Via Nature Middle East, the most informative story I've seen so far on the current Egyptian H5N1 outbreak: Will Egypt unleash another flu pandemic? Excerpt:
Hardly a week has passed in 2015 without new cases of human H5N1 influenza infection occuring in Egypt. With at least 46 cases and 13 fatalities in just two months, the number is higher than those reported in the whole of 2014.
So, what is the status of avian flu in Egypt?
The story of H5N1 influenza in Egypt dates back to early 2006, when the first human case was detected in Qalyubia governorate shortly after the first outbreak that affected domestic poultry.
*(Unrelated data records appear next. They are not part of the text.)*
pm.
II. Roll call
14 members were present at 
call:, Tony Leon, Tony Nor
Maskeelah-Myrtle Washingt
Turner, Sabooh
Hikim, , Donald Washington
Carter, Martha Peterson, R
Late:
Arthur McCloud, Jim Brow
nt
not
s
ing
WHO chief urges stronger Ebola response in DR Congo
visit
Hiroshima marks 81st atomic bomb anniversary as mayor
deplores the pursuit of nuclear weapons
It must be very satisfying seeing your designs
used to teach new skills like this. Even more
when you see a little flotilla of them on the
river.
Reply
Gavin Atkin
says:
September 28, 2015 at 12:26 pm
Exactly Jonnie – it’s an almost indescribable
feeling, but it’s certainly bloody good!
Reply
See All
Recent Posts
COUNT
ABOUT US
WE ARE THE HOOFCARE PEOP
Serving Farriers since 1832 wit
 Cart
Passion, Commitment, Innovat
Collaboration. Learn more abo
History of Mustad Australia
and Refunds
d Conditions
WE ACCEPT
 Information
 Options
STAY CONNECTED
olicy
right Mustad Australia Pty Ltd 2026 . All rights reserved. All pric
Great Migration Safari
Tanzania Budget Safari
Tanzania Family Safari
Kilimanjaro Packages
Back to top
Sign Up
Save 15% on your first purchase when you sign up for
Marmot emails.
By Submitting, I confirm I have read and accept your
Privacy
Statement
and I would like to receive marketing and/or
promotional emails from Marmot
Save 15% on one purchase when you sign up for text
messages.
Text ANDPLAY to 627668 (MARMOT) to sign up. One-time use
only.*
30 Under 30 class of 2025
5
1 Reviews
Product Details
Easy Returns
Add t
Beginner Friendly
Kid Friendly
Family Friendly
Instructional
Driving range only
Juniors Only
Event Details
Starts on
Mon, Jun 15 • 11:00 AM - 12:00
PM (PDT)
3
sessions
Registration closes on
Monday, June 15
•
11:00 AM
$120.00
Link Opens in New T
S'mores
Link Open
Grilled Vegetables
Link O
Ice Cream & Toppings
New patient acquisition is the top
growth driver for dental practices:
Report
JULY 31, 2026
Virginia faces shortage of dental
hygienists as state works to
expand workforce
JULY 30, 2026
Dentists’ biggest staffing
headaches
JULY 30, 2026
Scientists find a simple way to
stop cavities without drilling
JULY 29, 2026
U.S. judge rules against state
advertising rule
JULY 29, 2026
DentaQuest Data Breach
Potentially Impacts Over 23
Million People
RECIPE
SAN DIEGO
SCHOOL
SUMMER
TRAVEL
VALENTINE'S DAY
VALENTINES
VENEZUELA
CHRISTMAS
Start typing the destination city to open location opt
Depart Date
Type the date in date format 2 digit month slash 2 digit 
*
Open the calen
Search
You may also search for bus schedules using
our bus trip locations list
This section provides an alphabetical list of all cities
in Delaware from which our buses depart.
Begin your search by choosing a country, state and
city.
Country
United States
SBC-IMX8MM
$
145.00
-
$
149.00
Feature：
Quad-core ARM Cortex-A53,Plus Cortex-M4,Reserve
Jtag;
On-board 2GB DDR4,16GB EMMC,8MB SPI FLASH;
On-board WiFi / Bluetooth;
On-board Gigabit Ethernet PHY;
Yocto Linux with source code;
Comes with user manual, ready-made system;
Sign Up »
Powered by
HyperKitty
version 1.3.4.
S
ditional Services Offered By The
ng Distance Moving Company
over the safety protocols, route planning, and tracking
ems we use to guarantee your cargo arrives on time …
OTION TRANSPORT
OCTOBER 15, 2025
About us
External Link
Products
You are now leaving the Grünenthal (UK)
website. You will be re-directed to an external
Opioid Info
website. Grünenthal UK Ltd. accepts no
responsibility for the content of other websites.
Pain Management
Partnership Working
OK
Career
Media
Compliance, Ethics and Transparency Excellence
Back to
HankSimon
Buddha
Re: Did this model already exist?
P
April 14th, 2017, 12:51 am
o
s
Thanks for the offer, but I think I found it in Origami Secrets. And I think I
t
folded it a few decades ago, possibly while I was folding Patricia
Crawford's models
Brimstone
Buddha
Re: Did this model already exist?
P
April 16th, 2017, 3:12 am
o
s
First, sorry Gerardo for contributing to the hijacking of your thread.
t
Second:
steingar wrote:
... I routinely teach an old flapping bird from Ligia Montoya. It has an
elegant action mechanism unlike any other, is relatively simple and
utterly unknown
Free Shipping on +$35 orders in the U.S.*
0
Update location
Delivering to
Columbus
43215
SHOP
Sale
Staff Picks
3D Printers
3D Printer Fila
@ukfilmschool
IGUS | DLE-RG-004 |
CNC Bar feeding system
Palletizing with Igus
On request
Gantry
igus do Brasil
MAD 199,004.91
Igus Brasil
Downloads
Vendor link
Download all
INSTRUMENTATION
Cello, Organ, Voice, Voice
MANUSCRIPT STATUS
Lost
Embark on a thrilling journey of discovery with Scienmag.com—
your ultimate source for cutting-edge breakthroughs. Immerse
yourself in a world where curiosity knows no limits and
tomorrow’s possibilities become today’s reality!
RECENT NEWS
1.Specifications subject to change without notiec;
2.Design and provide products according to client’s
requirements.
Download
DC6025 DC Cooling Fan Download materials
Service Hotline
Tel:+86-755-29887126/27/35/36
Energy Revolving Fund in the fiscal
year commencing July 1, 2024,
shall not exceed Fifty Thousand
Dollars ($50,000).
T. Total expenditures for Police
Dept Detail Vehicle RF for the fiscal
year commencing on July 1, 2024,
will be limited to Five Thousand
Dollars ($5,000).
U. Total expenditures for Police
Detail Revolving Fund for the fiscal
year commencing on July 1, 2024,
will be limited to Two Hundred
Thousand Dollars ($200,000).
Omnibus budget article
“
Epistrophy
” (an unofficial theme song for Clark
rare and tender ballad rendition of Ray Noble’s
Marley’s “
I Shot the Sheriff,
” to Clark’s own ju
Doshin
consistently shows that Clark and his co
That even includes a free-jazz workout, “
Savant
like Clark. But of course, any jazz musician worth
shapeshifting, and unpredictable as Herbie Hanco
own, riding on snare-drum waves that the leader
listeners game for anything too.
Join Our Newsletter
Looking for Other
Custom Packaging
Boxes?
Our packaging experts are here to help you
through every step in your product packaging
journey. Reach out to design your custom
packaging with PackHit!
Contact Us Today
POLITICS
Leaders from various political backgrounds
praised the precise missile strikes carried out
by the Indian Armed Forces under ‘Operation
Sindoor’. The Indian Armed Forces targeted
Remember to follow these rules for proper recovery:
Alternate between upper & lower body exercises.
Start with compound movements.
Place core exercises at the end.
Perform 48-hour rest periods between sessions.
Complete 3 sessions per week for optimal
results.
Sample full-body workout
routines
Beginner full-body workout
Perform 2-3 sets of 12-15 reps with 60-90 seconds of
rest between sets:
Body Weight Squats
Generally, Influenza viruses are a large group of pathogens that peacefully inhabit the guts of wild migratory waterfowl. These viruses are continuously evolving and occasionally acquire certain genetic changes that enable them to switch hosts and gain a foothold in domestic birds and mammals. Some are endowed with the right key combinations for decoding human cells, causing infections that can vary from isolated and mild disease to devastating pandemics.
In case of Egypt’s first outbreak, it is believed that this H5N1 virus was a passenger on-board of a wild migratory duck1 visiting Damietta, most likely from Eurasia. Once in Egypt, the newly-arrived H5N1 virus found a hospitable host that allowed it to spread and evolve into a genetically distinct group of “naturalised” viruses. The disease was declared endemic in 2008, and after this recent surge of human cases, Egypt now has the highest number of confirmed human H5N1 cases worldwide.
Another important subtype, known as H9N2, was reported to co-circulate2 with H5N1 in chickens, with evidence of human exposure3 and a recent case of a boy in Aswan.
Fortunately, so far, transmission of H5N1 viruses from chickens to humans was very inefficient and no sustained human-to-human transmission has been detected. If these H5N1 viruses becoming human-adapted, and with the current volume of air passengers, an isolated outbreak could turn into a pandemic in no time.
Pandemics don’t just cause deaths, which we know through modeling studies will be highest in developing countries, but have hefty economic tolls. A recent PNAS study4 has estimated the cost of an influenza pandemic to be somewhere between $374 billion to $7.3 trillion depending on its severity.